Dne 26. 10. 19 v 9:37 Takashi Iwai napsal(a):
On Fri, 25 Oct 2019 23:03:26 +0200, Jaroslav Kysela wrote:
Dne 25. 10. 19 v 20:02 Kai Vehmanen napsal(a):
Hi Jaroslav and all,
On Fri, 25 Oct 2019, Jaroslav Kysela wrote:
the single user. Another problem is that we are not able to review all those mistakes at the merge time. It is not a complain but a true fact.
but the strings are in kernel patches, so even if all UCM files don't go through the list, we can always review when the strings are added in kernel, right?
My point is that we already did this incomplete review (the wrong strings are in the current kernel). We cannot prevent to avoid those code merges, we are just human. I just don't think that the driver / control names should be part of the don't-break-the-userspace policy.
It's a similar situation like the long-time discussion of tracing: when the kernel broke latencytop by changing the tracing format, we had to revert it in the end although the tracing format itself isn't strictly a "standard kernel ABI". The consensus is: if upgrading the kernel breaks anything *significant*, it's a regression and no-go. It's not about whether it's a part of ABI or not.
In our particular case, the strings you wanted to fix are the ones that are actually hard-coded by the UCM profiles that are known to be really used on major systems. That's the only reason of NAK. If it were for some other minor kcontrol elements, it would have been OK.
Kai's work to integrate SOF to the legacy HDMI driver would be also OK because it provides the compatibility mode. That is, we have some excuse that it's not us but users (distros) who actually breaks by choosing the kernel configuration explicitly (and even there can be a workaround with a module option).
We can add another kernel option for this fix, too. If you like to move in this direction, I'll modify my patch.
The question is, if the kernel should provide a hint to the user space (UCM), that something *significant* changed. Perhaps, the component field in the control API might be used for this purpose as I already proposed. In this way, we can support both kernels (with old and new control names).
Or, in general, if a fix is mandatory due to any critical problem (leading to a system crash or such) and there is no other way, we'll have to adapt it. But our case is, again, not that category. It was merely a cleanup work.
I would be really curious what will happen when we change those strings ;-)

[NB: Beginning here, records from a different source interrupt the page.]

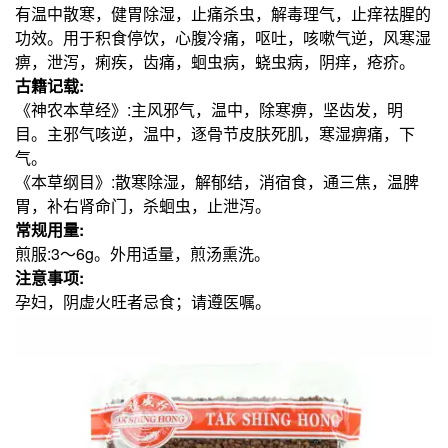
有温中散寒，健胃除湿，止痛杀虫，解毒理气，止痒祛腥的
功效。用于积食停饮，心腹冷痛，呕吐，咳嗽气逆，风寒湿
痹，泄泻，痢疾，齿痛，蛔虫病，蛲虫病，阴痒，疮疥。
古籍记载:
《神农本草经》:主风邪气，温中，除寒痹，坚齿发，明
目。主邪气咳逆，温中，逐骨节皮肤死肌，寒湿痹痛，下
气。
《本草纲目》:散寒除湿，解郁结，消宿食，通三焦，温脾
胃，补右肾命门，杀蛔虫，止泄泻。
常规用量:
煎服:3～6g。外用适量，煎汤熏洗。
注意事项:
孕妇，阴虚火旺者忌食；请遵医嘱。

I can share some experiences that happen on Linux distros with Pulseaudio:
- if mixer control name is changed/missing that us used in a UCM enable sequence, the enable sequence will fail and PA will not choose that device -> e.g. when wrong HDMI control names are in the UCM file, HDMI output stops working
- if mixer control for a Jack is changed, PA will not listen for ALSA kctl events -> HDMI connection is silently missed and HDMI is not listed as a possible output
.. i.e. in both cases HDMI is essentially broken if you update to a kernel that updates the strings but don't update user-space in sync.
Yes, it's true. But usually, users do only upgrade. If we resolve the UCM configs before the kernel change, the impact is just very low.

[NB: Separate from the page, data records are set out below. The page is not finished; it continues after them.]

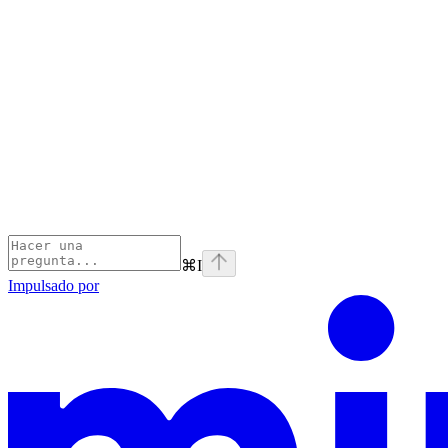
⌘
I
Impulsado por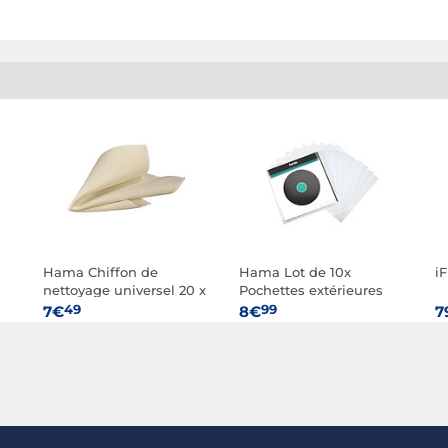
Hama Chiffon de
Hama Lot de 10x
i
nettoyage universel 20 x
Pochettes extérieures
20 cm Jaune
pour disques 33 tours -
49
99
7€
8€
7
Transparente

Well, we can't define users' behavior at all. Upgrading only the kernel while keeping the old user-space is a very common practice on openSUSE Leap systems, for example. (Or imagine centos user who wants to try a newer kernel.)
I wonder if one option would be to expose "legacy string" aliases, allowing to make changes but keep existing user-space happy. With my HDMI codec change, the controls are simply different, so this was not an option and I had to opt for keeping the whole driver around.
It seems that we may need to add conditions to the UCM syntax. There are several ways to do it. For your specific purpose it may look like "if the control exist, use this config" or so.
Another approach might be to add something to the decision code which top UCM config file should be loaded. Actually, we rely on the card name / long_name only. It seems that the probe might be extended here.
Yes, currently a UCM profile is very hard-coded, hence it's quite tightly coupled with the kernel driver implementation details. It makes the UCM parser code implementation easier, while it induces this kind of incompatibility if we want to change something in the kernel side...
Another (rather tangential) improvement would be to introduce some validator in the kernel or in the UCM side to check whether the given string names are OK or not. A generic kcontrol element validator might be worth not only for UCM but in general, because lots of ASoC drivers tend to use any funky string names, and currently we accept them without strict checks.
Yes, we need another conformance tool for the control interface and do more checking when the patches are accepted. I agree that the ASoC tree is too much benevolent in this area.